L’actrice Odile Vuillemin expose ses photos au Sénat

Baptisée Latitudesl’exposition comprend une cinquantaine de clichés pris par la comédienne de Profilage lors de ses voyages. Des images réunies dans un livre publié chez Michel Lafon.

Star de l’auditimat à la télévision avec Profilage et L’Empriserécompensé au Festival de Monte-Carlo par un trophée de la meilleure actrice, Odile Vuillemin va être, pour la première fois, à l’affiche du Sénat. Ce n’est pas, cependant, la comédienne qui va s’exprimer, mais la photographe. Elle va exposer une cinquantaine de ses clichés à l’Orangerie du Sénat, du 13 au 25 juillet.

Ils ont été pris en Islande, en Indonésie et au Groenland, au cours de voyages en solitaire qu’elle s’offre entre deux tournages, depuis plusieurs années. À fois, grâce à un minuscule appareil Fuji placé dans son sac à dos, ou à l’aide de son téléphone, elle prend plusieurs milliers de photos qu’elle sauvegarde, dès son retour à Paris, sur chaque ordinateur. « Les découvrir imprimés, agrandis et encadrés a été pour moi une première, raconte-t-elle. J’ai eu le sentiment de revivre le moment où j’ai découvert ces décors. J’ai compris que, sur l’instant, l’essentiel peut nous échapper. Un recul est nécessaire pour que chaque détail trouve sa place dans le puzzle de ma vie ».

Cliché de l’exposition Latitudes à l’Orangerie du Sénat, du 13 au 25 juillet. Odile Vuillemin

Parmi ces images, elle avoue une tendresse particulière pour des vues de la calotte polaire sous les étoiles pendant une aurore boréale, de la crête d’un volcan en Indonésie, et d’une chaise vide qui semble regarder un iceberg. «J’ai pris celle-ci sur un bateau qui a navigué entre les icebergs de l’hémisphère nord. L’expédition a duré trois jours. Nous avons fait une halte pour dormir, et, le lendemain, au réveil, j’ai découvert que le glacier frôlé la veille avait explosé. Il y avait des morceaux d’icebergs partout. C’était une ambiance de fin du monde».

Cliché de l’exposition Latitudes à l’Orangerie du Sénat, du 13 au 25 juillet. Odile Vuillemin
Cliché de l’exposition Latitudes à l’Orangerie du Sénat, du 13 au 25 juillet. Odile Vuillemin

Une exposition et un livre

L’idée de cette exposition est née à l’émission d’un ballon d’essai sous la forme d’un accrochage discret dans une galerie de la rue de Seine. L’accueil a été tel qu’Odile Vuillemin a cherché à renouveler l’expérience, si possible en un lieu prestigieux. Apprenant que le Sénat avait lancé un appel à candidatures pour des événements d’été, elle a rempli un dossier, qu’elle a accompagné de quelques-unes de ses photos. Elle a eu la surprise d’être choisie par le jury.

L’exposition s’intitule Latitudes.

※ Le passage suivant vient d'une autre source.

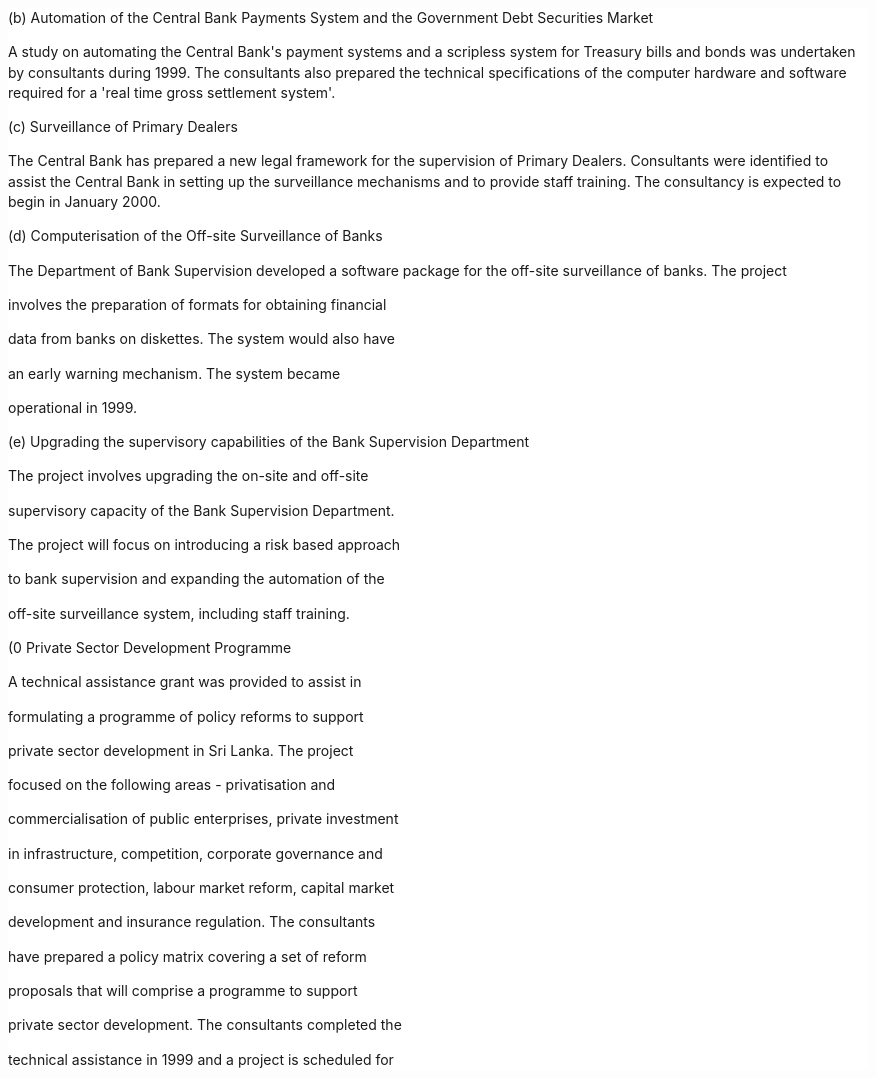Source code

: (b) Automation of the Central Bank Payments System and the Government Debt Securities Market

A study on automating the Central Bank's payment systems and a scripless system for Treasury bills and bonds was undertaken by consultants during 1999. The consultants also prepared the technical specifications of the computer hardware and software required for a 'real time gross settlement system'.

(c) Surveillance of Primary Dealers

The Central Bank has prepared a new legal framework for the supervision of Primary Dealers. Consultants were identified to assist the Central Bank in setting up the surveillance mechanisms and to provide staff training. The consultancy is expected to begin in January 2000.

(d) Computerisation of the Off-site Surveillance of Banks

The Department of Bank Supervision developed a software package for the off-site surveillance of banks. The project

involves the preparation of formats for obtaining financial

data from banks on diskettes. The system would also have

an early warning mechanism. The system became

operational in 1999.

(e) Upgrading the supervisory capabilities of the Bank Supervision Department

The project involves upgrading the on-site and off-site

supervisory capacity of the Bank Supervision Department.

The project will focus on introducing a risk based approach

to bank supervision and expanding the automation of the

off-site surveillance system, including staff training.

(0 Private Sector Development Programme

A technical assistance grant was provided to assist in

formulating a programme of policy reforms to support

private sector development in Sri Lanka. The project

focused on the following areas - privatisation and

commercialisation of public enterprises, private investment

in infrastructure, competition, corporate governance and

consumer protection, labour market reform, capital market

development and insurance regulation. The consultants

have prepared a policy matrix covering a set of reform

proposals that will comprise a programme to support

private sector development. The consultants completed the

technical assistance in 1999 and a project is scheduled for
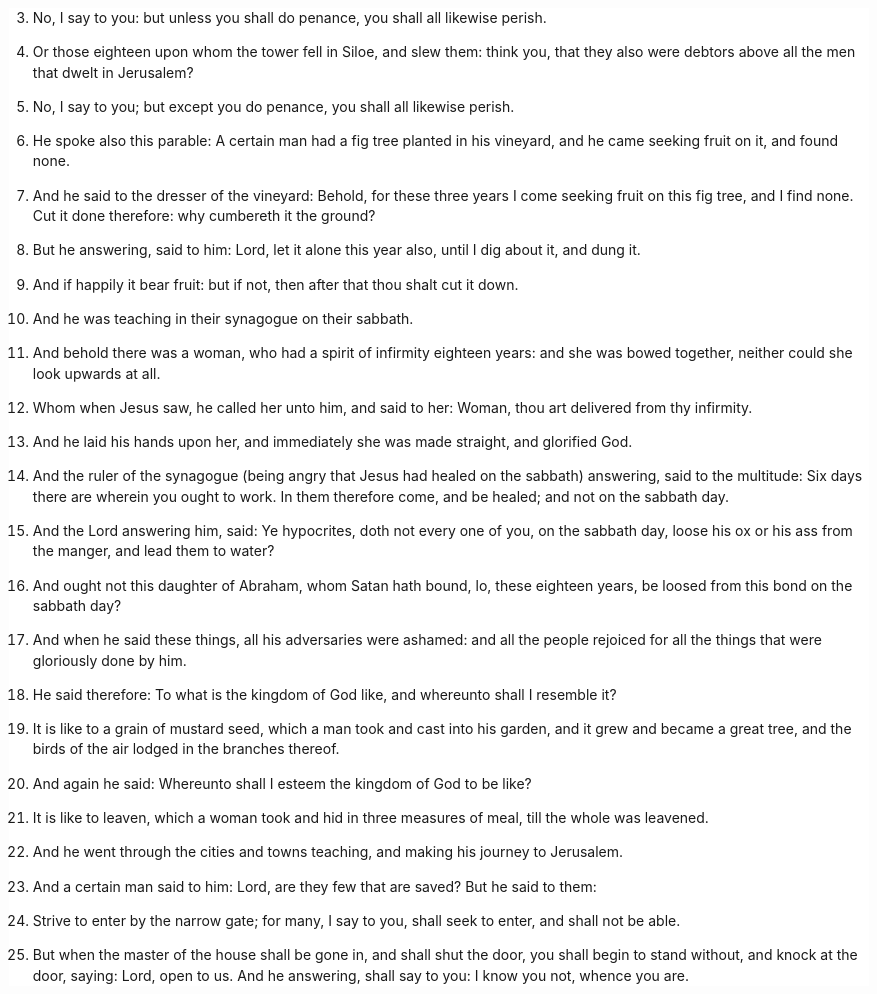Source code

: 3. No, I say to you: but unless you shall do penance, you shall all likewise perish.

4. Or those eighteen upon whom the tower fell in Siloe, and slew them: think you, that they also were debtors above all the men that dwelt in Jerusalem?

5. No, I say to you; but except you do penance, you shall all likewise perish.

6. He spoke also this parable: A certain man had a fig tree planted in his vineyard, and he came seeking fruit on it, and found none.

7. And he said to the dresser of the vineyard: Behold, for these three years I come seeking fruit on this fig tree, and I find none. Cut it done therefore: why cumbereth it the ground?

8. But he answering, said to him: Lord, let it alone this year also, until I dig about it, and dung it.

9. And if happily it bear fruit: but if not, then after that thou shalt cut it down.

10. And he was teaching in their synagogue on their sabbath.

11. And behold there was a woman, who had a spirit of infirmity eighteen years: and she was bowed together, neither could she look upwards at all.

12. Whom when Jesus saw, he called her unto him, and said to her: Woman, thou art delivered from thy infirmity.

13. And he laid his hands upon her, and immediately she was made straight, and glorified God.

14. And the ruler of the synagogue (being angry that Jesus had healed on the sabbath) answering, said to the multitude: Six days there are wherein you ought to work. In them therefore come, and be healed; and not on the sabbath day.

15. And the Lord answering him, said: Ye hypocrites, doth not every one of you, on the sabbath day, loose his ox or his ass from the manger, and lead them to water?

16. And ought not this daughter of Abraham, whom Satan hath bound, lo, these eighteen years, be loosed from this bond on the sabbath day?

17. And when he said these things, all his adversaries were ashamed: and all the people rejoiced for all the things that were gloriously done by him.

18. He said therefore: To what is the kingdom of God like, and whereunto shall I resemble it?

19. It is like to a grain of mustard seed, which a man took and cast into his garden, and it grew and became a great tree, and the birds of the air lodged in the branches thereof.

20. And again he said: Whereunto shall I esteem the kingdom of God to be like?

21. It is like to leaven, which a woman took and hid in three measures of meal, till the whole was leavened.

22. And he went through the cities and towns teaching, and making his journey to Jerusalem.

23. And a certain man said to him: Lord, are they few that are saved? But he said to them:

24. Strive to enter by the narrow gate; for many, I say to you, shall seek to enter, and shall not be able.

25. But when the master of the house shall be gone in, and shall shut the door, you shall begin to stand without, and knock at the door, saying: Lord, open to us. And he answering, shall say to you: I know you not, whence you are.
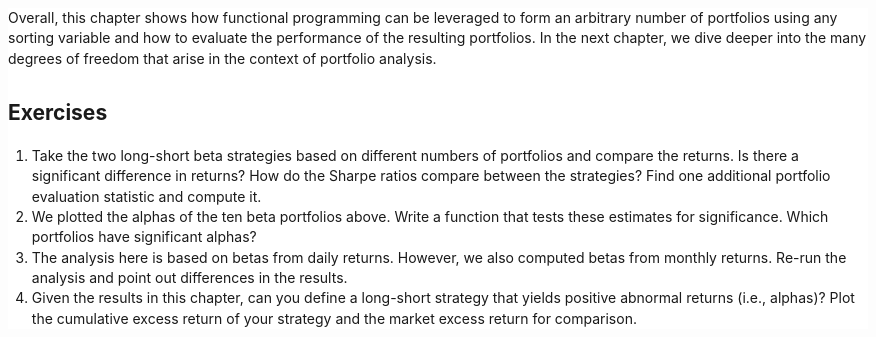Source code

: Overall, this chapter shows how functional programming can be leveraged to form an arbitrary number of portfolios using any sorting variable and how to evaluate the performance of the resulting portfolios. In the next chapter, we dive deeper into the many degrees of freedom that arise in the context of portfolio analysis. 

## Exercises

1. Take the two long-short beta strategies based on different numbers of portfolios and compare the returns. Is there a significant difference in returns? How do the Sharpe ratios compare between the strategies? Find one additional portfolio evaluation statistic and compute it.
1. We plotted the alphas of the ten beta portfolios above. Write a function that tests these estimates for significance. Which portfolios have significant alphas?
1. The analysis here is based on betas from daily returns. However, we also computed betas from monthly returns. Re-run the analysis and point out differences in the results.
1. Given the results in this chapter, can you define a long-short strategy that yields positive abnormal returns (i.e., alphas)? Plot the cumulative excess return of your strategy and the market excess return for comparison.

C’est également le titre du livre, publié chez Michel Lafon, où elle raconte ses périples et leur origine. «Enfant, je rêvais de devenir ethnologue. Je voulais sillonner le monde, me retrouver au cœur de la vie, de l’origine de notre planète. Je n’avais pas d’argent et lorsque mes moyens m’ont permis de commencer à voyager, j’ai immédiatement répondu à cet appel de la Terre». La première fois, après avoir hésité entre plusieurs destinations, elle s’est rendue en Islande. La découverte régulière d’autres cultures, à travers de multiples road trip, s’est poursuivie jusqu’au moment où la pandémie l’a contrainte au confinement. “J’en ai profité pour trier et classer des milliers de photos, jusqu’alors en vrac dans des dossiers numériques. J’ai eu l’impression de revivre ce que je fais comme des expériences immersives. J’ai songé à écrire un carnet de voyage qui est finalement devenu un livre, puis cette exposition».

Cliché de l’exposition Latitudes à l’Orangerie du Sénat, du 13 au 25 juillet. Odile Vuillemin

Cette nouvelle aventure artistique aura-t-elle une suite ? Elle y songe très bien. Elle possède, dans ses archives, des documents liés à plusieurs continents. En attendant de s’y plonger, elle travaille à la présentation de son exposition dans d’autres villes de France. À ses photos, maintenant, de voyager.